Last week I posted about Wilhelm Wundt, and said that he was a structuralist, as distinct from a functionalist, in psychology. What does this mean?
It means that his goal was to break down consciousness into elements, and then to suggest how the elements combine, or could have combined, to create the whole structure that we know through introspection.
For Wundt the structure begins with sensation. At first blush a sensation is a physical fact -- light striking an eye, for example, The physical facts are much the same for us as they are for other creatures. But we are humans, with minds. So (WW's line of thought here)... we have apperception, a process that turns sensations into something different. Apperception turns sensation into intuition. Wundt saw his laboratory's experiments were an effort at learning something about this transformation.
One issue that troubled him was: how does the human mind acquire its intuition of space? These three dimensions of extension into which we seem to have been thrown by fate? He has a complicated passage in his Psychology in which he discusses how two "local sign systems" synthesize their results to produce a comprehension of space. There are the muscle-born sensations of movement on the one hand and the sensory data, especially of the retina, on the other. They are initially distinct but "in melting wholly away into the product which they create they become consciously indistinguishable, and the mind apprehends only their resultant, the intuition of space." He believes, then, that both sign systems are initially spaceless. Sensation and muscle movement both become spatial when combined.

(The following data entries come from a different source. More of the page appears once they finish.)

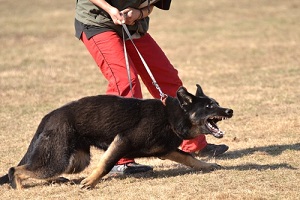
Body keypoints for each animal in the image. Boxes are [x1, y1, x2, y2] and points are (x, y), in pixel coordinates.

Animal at [0, 84, 233, 189]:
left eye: (217, 103)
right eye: (209, 106)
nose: (230, 111)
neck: (171, 116)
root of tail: (49, 116)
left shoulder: (167, 151)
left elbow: (190, 158)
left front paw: (209, 166)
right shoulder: (122, 140)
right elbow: (106, 164)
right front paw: (90, 182)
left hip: (75, 160)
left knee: (37, 170)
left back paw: (56, 180)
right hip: (59, 158)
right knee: (16, 169)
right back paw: (18, 187)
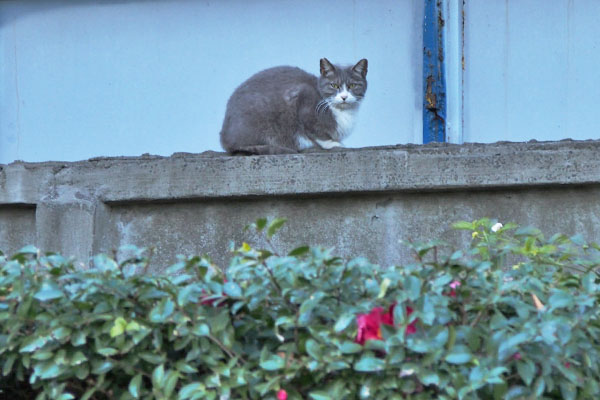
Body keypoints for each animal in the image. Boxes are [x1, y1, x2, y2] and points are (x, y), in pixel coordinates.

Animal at [220, 57, 368, 155]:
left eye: (352, 85)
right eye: (334, 85)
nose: (344, 97)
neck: (343, 113)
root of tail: (224, 136)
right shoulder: (303, 98)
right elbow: (317, 133)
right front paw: (332, 144)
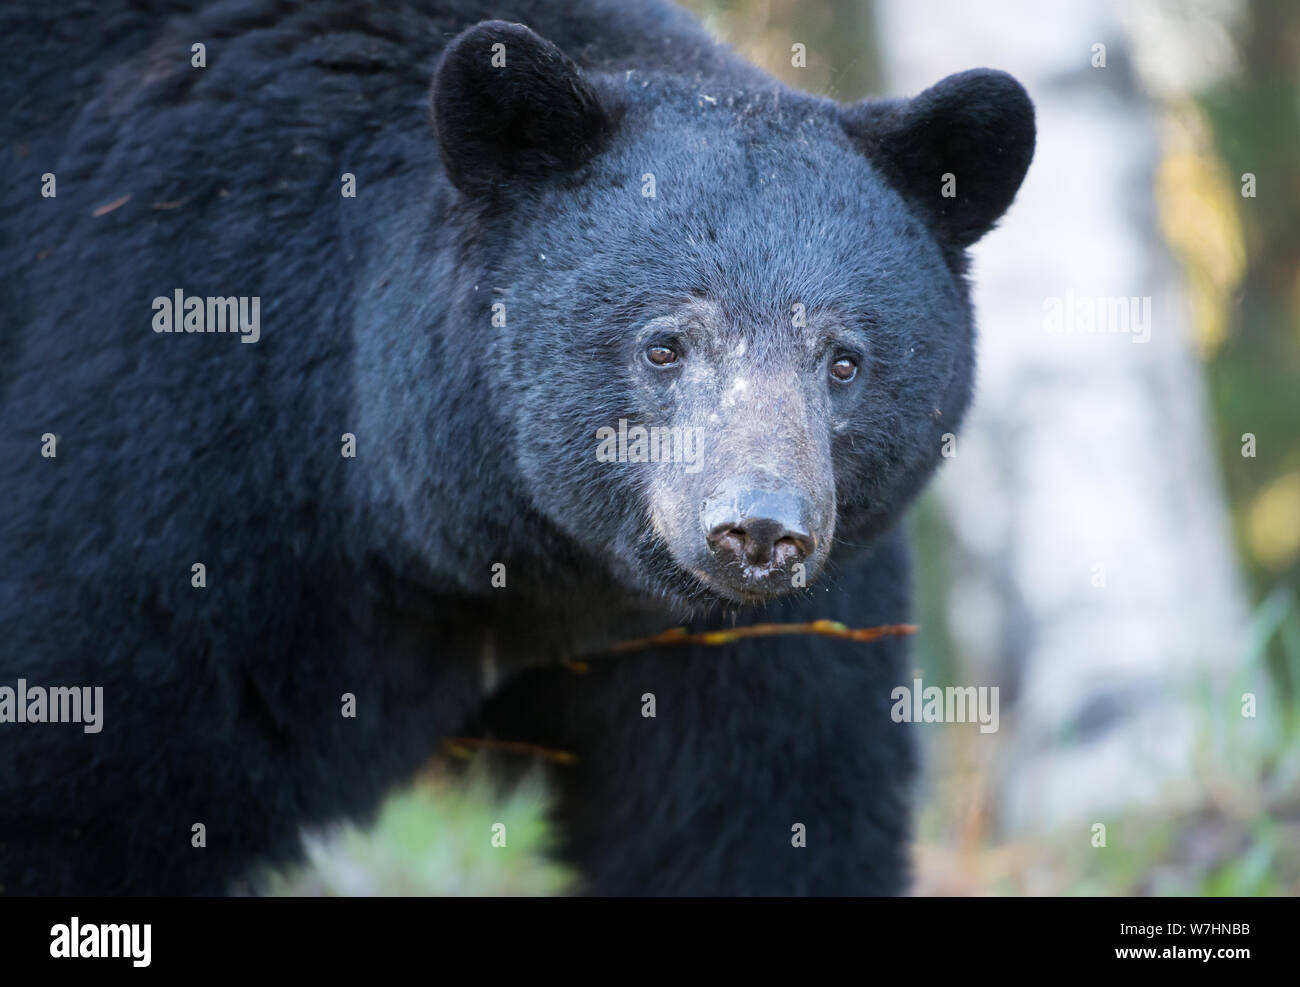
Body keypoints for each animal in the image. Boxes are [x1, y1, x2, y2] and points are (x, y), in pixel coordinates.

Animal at [0, 0, 1034, 895]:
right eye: (664, 344)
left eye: (845, 360)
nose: (759, 530)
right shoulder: (185, 480)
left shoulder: (784, 625)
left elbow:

To James, all this seemed a dead end: structuralism in general and such a view of space in particular. James, who had been exposed to then-new debates in biology over survival of the fittest, thought we would understand the mind only if we understood its evolutionary function. How does it enhance our fitness to survive and reproduce? Sometimes he was explicit about this, sometimes not. Even where the idea of function is only implicit, it is seldom far below the surface.
Recall James' famous phrase "blooming, buzzing confusion." If a child experiences a blooming (visual sense) and a buzzing (auditory sense) then the child may be near a flower, and near a bee that is also attracted to the flower. In that case the function of an ability to distinguish between those senses, to become un-confused about the inputs, is pretty clear. Bee stings hurt. Once in a while they are even fatal. The gene lines that avoid bees have an advantage over those that don't.
This functional approach could make him dismissive to concerns that were to old Wundt of the greatest importance. Consider James' discussion of the origin of space in his Psychology. Or rather, for now just consider just James' take on Wundt's take on the subject. After quoting the bit I quoted above about the two local sign systems and their merger (James gives a somewhat fuller presentation of Wundt's view than I have), he adds:
Wundt's 'theory' is the flimsiest thing in the world. It starts by an untrue assumption and then corrects it by an unmeaning phrase. Retinal sensations are spatial; and were they not, no amount of 'synthesis' with equally spaceless motor sensations could intelligibly make them so. Wundt's theory is, in short, but an avowal of impotence, and an appeal to the inscrutable powers of the soul.
Retinal sensations are already spatial. In broader terms, the senses provide information, for James, and although the sense report may be confusing and may need clarification -- as for our baby in proximity of the blooming flower -- the senses don't have to combine their results with one another in order to produce such basics about the world -- there is no primordial not-yet-spatial sight.